Wie das aussehen könnte, wird in der Lesung des ersten Kapitels plastisch: Da treiben Eizellen Knospen für über 90 Klon-Babys. Huxley lässt Embryonen manipulieren, zum Beispiel durch Sauerstoffentzug. Weil: zu viel Intelligenz könnte schädlich sein. In den Brutkästen herrscht strikte Geschlechtertrennung: Die weibliche Brut schlummert bei 37, die männliche bei 35 Grad, denn, so Huxley, „normale Temperatur macht unfruchtbar.“

Schon der Schriftsteller experimentierte in seinem Zukunfts-Roman mit entnommenen Eierstöcken. Darauf brauchen wir kein halbes Jahrhundert zu warten, erklärt Professor Jan-Steffen Krüssel, an der Düsseldorfer Uni Leiter des Kinderwunschzentrums, übrigens des größten im deutschsprachigen Raum. Ungewollte Kinderlosigkeit sei bei uns leider, anders als in Amerika, noch ein Tabu. Dabei seien 20 Prozent aller Paare im fortpflanzungsfähigen Alter betroffen, quasi jede sechste Partnerschaft. Denen könne geholfen werden.

Das Thema seien aber nicht Designer-Babys: „Zu mir ist noch nie ein Paar gekommen, das sich ein Baby mit blauen Augen und blonden Haaren wünschte“. Es gehe beispielsweise um den Erhalt der Fruchtbarkeit einer jungen Frau, die sich wegen einer Krebserkrankung einer Chemo-Therapie unterziehen muss. Auch um das so genannte Social Freezing, das Verschieben des Kinderwunschs durch das Einfrieren der Eizellen. Denn da ticke die Uhr bei der Frau anders als beim Mann. Nicht das Alter der Mutter sei entscheidend, sondern das der Eizellen. Und die können in der Cryo-Bank der Uni frisch gehalten werden.

Fortbestand der Menschheit ist das eine Thema, die Ernährung einer wachsenden Weltbevölkerung hängt eng damit zusammen: Professorin Maria von Korff setzt auf Superpflanzen, aus denen Super Food wird. Die sprießen nicht erst seit heute durch Fach- und Kochbücher und haben sich im Laufe der Zeiten quasi von selbst entwickelt: „Der ursprüngliche Apfel war nicht prall und rot wie auf einem Gemälde des Sündenfalls im Paradies, sondern klein und bitter“. Auch die Tomate und der Blumenkohl sahen früher anders aus, und der Mais schon irgendwie abgefressen vor der Ernte.

Es müsse auch nicht die verdammte Genmanipulation sein, die mildere Form sei Genom-Editierung.
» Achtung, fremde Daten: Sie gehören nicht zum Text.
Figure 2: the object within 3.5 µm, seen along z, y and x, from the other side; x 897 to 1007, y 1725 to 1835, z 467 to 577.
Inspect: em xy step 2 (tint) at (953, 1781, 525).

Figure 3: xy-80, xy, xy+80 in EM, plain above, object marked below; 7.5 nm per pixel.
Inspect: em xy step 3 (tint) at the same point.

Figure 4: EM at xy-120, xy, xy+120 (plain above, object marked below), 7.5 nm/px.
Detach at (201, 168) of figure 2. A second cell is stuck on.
Soll heißen, man verändert durch Einschnitte behutsam das vorhandene Erbgut, wobei man das natürliche Reparatursystem der Pflanzen nutzt: Die Tomate blüht früher, schafft mehrere Ernten, alles tageslichtunabhängig. Von Korffs Antwort auf die Frage in der Expertenrunde, ob die Natürlichkeit einer Pflanze heute noch einen eigenen Wert habe: „Hat sie schon lange nicht mehr.“ Warum schmeckt Gemüse nicht mehr wie früher?“ Antwort: „Holländische Treibhäuser“. Für die kleine individuelle Lösung bräuchte man keine Wissenschaft, sondern einen eigenen Garten.
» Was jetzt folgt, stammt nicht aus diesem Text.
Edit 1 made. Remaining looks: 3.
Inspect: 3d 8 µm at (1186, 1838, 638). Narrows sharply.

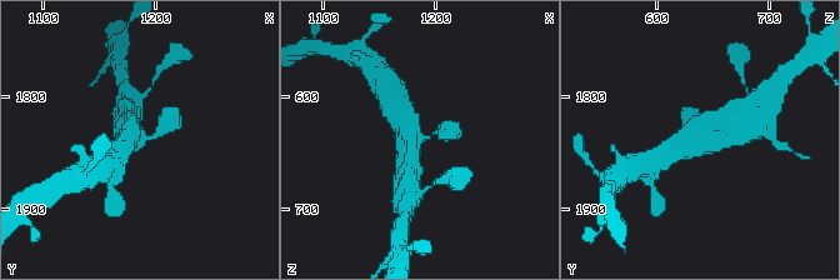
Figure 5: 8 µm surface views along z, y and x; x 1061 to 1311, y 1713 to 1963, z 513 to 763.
Inspect: 3d 3.5 µm at the same point. Zoom in.

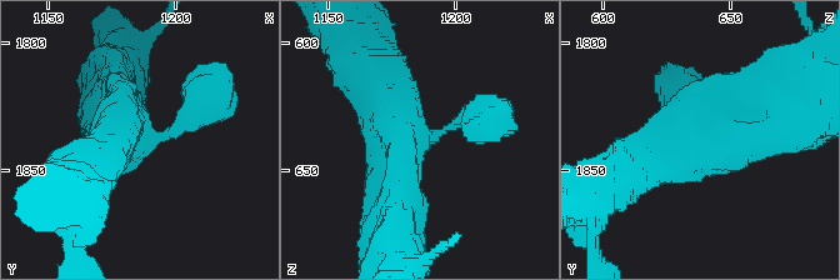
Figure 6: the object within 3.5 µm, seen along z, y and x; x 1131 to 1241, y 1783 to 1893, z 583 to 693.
Inspect: em xy step 3 (tint) at (1189, 1838, 637). Need the tissue.

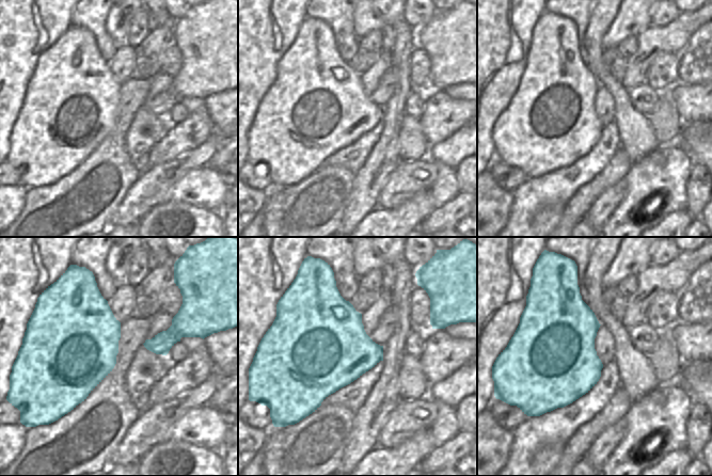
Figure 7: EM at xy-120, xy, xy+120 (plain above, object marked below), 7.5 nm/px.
Accept. It runs along (629, 165), (658, 143), (760, 135) in figure 6; one cell here.

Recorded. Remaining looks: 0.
Stop: edits made, detach at figure 2; the rest is unchecked.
Im interaktiven Teil durften die Teilnehmer in verschiedenen Gruppen zu grüner, roter oder weißer Gentechnik von der Hand in den Mund den Unterschied von echten und unechten Käsewürfeln erforschen. Geschmacksache. Denn: „Es kommt auf die Fütterung an“. Nicht der Wissbegierigen, sondern der wiederkäuenden Kuh, die das Lab für den Käse liefert.